> **PROMPT**
Find the line containing "into Log Analytics</span></span>" in the listing below. Repeat it exactly, along with each following line up to and including the one containing "现在我们已经修复了主要问题：".

> **GIVEN DATA**
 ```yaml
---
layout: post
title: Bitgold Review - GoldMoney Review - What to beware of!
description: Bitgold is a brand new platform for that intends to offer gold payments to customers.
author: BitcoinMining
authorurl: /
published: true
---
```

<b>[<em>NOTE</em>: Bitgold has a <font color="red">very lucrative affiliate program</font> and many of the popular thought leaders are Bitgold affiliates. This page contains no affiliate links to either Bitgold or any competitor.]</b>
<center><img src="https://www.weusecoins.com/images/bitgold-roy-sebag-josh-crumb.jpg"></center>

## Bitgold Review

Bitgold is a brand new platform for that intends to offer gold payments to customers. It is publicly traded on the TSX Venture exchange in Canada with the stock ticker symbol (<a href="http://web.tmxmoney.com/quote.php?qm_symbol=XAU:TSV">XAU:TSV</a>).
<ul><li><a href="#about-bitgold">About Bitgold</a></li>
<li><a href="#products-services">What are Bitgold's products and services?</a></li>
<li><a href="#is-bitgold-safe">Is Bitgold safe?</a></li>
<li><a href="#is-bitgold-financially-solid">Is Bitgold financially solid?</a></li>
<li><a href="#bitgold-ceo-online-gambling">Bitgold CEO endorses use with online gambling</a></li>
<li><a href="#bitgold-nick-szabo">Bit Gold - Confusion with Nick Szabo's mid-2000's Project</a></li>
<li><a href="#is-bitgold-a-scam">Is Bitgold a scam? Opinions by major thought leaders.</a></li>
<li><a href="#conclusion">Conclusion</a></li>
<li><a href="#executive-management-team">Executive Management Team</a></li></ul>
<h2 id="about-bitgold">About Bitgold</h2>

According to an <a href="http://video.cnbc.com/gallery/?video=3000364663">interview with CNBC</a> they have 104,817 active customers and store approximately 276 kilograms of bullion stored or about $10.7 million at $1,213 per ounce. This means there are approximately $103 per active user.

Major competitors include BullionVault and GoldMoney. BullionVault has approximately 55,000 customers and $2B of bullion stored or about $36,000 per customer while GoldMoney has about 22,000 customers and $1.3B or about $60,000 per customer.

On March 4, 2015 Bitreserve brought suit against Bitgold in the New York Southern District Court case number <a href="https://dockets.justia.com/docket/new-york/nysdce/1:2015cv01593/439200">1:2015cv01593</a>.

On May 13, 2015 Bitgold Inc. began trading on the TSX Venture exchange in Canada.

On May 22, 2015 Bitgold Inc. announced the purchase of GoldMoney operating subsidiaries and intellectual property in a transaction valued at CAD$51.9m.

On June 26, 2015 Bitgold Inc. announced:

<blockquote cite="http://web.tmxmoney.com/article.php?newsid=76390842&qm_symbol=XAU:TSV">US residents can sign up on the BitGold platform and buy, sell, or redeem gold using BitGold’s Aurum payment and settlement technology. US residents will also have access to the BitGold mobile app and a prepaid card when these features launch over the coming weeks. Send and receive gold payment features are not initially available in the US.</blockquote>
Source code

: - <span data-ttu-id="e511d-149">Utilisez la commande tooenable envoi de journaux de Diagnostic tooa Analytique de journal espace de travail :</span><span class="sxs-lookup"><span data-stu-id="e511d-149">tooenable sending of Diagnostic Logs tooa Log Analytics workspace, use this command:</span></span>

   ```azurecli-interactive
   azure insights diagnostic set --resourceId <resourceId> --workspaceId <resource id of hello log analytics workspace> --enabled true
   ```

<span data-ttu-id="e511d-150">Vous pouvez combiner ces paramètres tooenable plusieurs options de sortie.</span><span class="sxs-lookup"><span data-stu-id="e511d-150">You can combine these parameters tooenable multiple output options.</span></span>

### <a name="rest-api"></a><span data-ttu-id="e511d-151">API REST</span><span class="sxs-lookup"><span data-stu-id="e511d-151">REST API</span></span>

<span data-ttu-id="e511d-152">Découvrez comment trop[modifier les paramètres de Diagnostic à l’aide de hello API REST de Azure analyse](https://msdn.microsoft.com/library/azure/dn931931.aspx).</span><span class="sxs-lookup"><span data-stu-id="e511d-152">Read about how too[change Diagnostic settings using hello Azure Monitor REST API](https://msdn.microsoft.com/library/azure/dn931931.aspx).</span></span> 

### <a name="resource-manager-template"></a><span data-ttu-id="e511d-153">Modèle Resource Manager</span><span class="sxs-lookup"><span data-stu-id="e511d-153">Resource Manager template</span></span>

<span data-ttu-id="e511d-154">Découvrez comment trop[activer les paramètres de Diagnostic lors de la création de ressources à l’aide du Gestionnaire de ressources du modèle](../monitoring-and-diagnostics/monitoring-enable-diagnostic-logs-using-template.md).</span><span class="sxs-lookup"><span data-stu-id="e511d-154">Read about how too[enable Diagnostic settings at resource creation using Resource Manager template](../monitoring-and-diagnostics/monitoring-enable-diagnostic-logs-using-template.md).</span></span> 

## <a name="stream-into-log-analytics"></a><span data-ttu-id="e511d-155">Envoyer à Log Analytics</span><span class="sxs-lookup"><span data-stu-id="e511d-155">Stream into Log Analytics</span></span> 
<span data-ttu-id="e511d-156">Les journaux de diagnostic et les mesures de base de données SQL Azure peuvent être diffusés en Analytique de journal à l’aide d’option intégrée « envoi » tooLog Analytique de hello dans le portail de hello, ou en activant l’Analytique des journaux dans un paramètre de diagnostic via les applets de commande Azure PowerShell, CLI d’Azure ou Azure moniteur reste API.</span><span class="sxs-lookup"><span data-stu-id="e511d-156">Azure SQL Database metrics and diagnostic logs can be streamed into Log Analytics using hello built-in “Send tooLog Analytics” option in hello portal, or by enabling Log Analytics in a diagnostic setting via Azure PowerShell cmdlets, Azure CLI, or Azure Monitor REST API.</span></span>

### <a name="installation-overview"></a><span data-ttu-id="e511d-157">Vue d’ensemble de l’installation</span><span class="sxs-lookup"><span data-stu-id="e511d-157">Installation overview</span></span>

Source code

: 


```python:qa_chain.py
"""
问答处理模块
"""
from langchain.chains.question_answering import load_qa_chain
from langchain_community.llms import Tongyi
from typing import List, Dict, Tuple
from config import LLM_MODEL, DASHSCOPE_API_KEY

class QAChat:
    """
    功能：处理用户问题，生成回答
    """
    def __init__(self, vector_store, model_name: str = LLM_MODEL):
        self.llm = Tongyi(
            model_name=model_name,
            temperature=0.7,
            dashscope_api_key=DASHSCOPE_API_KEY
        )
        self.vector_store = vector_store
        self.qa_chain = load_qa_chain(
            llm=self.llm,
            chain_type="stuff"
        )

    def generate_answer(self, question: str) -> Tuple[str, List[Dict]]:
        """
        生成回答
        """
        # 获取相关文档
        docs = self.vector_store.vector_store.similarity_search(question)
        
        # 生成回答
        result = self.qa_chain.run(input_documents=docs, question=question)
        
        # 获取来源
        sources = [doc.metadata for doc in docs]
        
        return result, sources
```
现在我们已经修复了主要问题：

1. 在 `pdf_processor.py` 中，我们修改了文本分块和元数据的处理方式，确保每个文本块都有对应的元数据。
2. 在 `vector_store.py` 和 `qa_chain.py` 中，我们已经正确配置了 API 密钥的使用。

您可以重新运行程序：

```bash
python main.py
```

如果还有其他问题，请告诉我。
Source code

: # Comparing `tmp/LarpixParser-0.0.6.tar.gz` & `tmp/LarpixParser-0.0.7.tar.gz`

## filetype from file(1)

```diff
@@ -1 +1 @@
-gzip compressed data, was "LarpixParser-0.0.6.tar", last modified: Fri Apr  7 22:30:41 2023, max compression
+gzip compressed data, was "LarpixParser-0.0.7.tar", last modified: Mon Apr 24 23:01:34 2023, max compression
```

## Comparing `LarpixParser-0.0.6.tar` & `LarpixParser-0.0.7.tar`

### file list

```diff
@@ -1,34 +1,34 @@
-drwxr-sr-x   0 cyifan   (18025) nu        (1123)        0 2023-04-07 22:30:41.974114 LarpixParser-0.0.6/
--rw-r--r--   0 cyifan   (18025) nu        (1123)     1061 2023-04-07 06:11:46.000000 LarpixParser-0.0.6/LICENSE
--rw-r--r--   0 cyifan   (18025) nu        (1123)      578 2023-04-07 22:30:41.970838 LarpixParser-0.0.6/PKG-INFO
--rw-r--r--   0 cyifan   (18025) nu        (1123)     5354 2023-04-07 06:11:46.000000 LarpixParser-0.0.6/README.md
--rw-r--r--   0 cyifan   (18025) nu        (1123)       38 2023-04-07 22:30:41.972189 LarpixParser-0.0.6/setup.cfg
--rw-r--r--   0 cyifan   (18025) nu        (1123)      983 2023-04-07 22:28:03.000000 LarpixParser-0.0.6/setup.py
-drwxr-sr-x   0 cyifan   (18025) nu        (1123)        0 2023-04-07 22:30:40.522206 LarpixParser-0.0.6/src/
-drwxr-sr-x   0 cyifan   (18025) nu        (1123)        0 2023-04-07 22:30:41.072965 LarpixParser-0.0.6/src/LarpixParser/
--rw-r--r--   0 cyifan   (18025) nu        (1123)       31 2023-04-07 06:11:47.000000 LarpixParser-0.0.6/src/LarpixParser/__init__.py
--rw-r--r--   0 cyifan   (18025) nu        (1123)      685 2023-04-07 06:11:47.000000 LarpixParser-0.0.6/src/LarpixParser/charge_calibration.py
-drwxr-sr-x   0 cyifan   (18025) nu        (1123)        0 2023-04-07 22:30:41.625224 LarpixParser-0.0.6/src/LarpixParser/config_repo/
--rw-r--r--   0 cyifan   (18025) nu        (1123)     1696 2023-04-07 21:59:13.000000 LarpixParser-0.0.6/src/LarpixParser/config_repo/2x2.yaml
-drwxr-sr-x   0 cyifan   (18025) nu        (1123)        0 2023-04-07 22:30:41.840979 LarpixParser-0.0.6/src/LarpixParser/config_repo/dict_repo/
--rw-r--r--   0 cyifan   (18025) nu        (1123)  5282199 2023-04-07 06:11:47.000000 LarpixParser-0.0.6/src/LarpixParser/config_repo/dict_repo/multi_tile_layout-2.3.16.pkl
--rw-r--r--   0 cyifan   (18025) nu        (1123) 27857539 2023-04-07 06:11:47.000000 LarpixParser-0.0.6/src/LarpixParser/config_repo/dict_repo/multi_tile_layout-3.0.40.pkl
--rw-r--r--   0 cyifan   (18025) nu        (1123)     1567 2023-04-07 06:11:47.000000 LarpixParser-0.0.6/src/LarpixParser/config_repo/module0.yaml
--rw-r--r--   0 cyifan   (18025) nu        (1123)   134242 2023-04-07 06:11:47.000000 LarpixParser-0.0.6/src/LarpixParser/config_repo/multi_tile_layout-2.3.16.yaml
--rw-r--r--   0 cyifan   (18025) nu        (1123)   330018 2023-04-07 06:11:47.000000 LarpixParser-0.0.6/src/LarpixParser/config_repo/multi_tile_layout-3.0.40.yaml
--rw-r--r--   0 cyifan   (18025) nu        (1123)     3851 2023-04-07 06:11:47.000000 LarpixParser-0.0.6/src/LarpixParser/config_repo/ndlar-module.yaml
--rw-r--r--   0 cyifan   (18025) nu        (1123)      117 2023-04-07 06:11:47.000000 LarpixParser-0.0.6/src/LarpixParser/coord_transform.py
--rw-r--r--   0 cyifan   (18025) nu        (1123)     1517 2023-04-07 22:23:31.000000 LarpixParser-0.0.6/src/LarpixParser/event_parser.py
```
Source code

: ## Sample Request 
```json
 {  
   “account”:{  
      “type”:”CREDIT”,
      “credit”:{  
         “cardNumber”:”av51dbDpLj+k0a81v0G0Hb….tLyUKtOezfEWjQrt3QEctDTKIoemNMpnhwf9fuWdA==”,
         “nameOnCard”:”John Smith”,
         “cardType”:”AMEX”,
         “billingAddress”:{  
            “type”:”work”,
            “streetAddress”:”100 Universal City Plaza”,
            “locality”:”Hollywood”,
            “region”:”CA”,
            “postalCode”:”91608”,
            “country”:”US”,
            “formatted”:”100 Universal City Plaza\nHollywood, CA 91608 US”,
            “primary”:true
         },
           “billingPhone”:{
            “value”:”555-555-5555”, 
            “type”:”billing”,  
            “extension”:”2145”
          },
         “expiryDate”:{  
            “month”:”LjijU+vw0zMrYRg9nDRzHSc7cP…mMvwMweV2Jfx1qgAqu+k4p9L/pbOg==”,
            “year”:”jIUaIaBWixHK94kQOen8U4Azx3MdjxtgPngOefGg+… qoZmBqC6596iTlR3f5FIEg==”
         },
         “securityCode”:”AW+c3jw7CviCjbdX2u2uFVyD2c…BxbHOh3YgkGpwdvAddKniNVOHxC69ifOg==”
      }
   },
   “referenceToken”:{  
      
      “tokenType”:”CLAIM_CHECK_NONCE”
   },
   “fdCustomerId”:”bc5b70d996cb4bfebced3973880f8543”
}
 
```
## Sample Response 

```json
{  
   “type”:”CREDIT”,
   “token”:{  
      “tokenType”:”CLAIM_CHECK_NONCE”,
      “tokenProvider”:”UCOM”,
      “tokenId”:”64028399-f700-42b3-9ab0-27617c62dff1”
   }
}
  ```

> **YOUR RESPONSE**
## <a name="stream-into-log-analytics"></a><span data-ttu-id="e511d-155">Envoyer à Log Analytics</span><span class="sxs-lookup"><span data-stu-id="e511d-155">Stream into Log Analytics</span></span> 
<span data-ttu-id="e511d-156">Les journaux de diagnostic et les mesures de base de données SQL Azure peuvent être diffusés en Analytique de journal à l’aide d’option intégrée « envoi » tooLog Analytique de hello dans le portail de hello, ou en activant l’Analytique des journaux dans un paramètre de diagnostic via les applets de commande Azure PowerShell, CLI d’Azure ou Azure moniteur reste API.</span><span class="sxs-lookup"><span data-stu-id="e511d-156">Azure SQL Database metrics and diagnostic logs can be streamed into Log Analytics using hello built-in “Send tooLog Analytics” option in hello portal, or by enabling Log Analytics in a diagnostic setting via Azure PowerShell cmdlets, Azure CLI, or Azure Monitor REST API.</span></span>

### <a name="installation-overview"></a><span data-ttu-id="e511d-157">Vue d’ensemble de l’installation</span><span class="sxs-lookup"><span data-stu-id="e511d-157">Installation overview</span></span>

Source code

: 


```python:qa_chain.py
"""
问答处理模块
"""
from langchain.chains.question_answering import load_qa_chain
from langchain_community.llms import Tongyi
from typing import List, Dict, Tuple
from config import LLM_MODEL, DASHSCOPE_API_KEY

class QAChat:
    """
    功能：处理用户问题，生成回答
    """
    def __init__(self, vector_store, model_name: str = LLM_MODEL):
        self.llm = Tongyi(
            model_name=model_name,
            temperature=0.7,
            dashscope_api_key=DASHSCOPE_API_KEY
        )
        self.vector_store = vector_store
        self.qa_chain = load_qa_chain(
            llm=self.llm,
            chain_type="stuff"
        )

    def generate_answer(self, question: str) -> Tuple[str, List[Dict]]:
        """
        生成回答
        """
        # 获取相关文档
        docs = self.vector_store.vector_store.similarity_search(question)
        
        # 生成回答
        result = self.qa_chain.run(input_documents=docs, question=question)
        
        # 获取来源
        sources = [doc.metadata for doc in docs]
        
        return result, sources
```
现在我们已经修复了主要问题：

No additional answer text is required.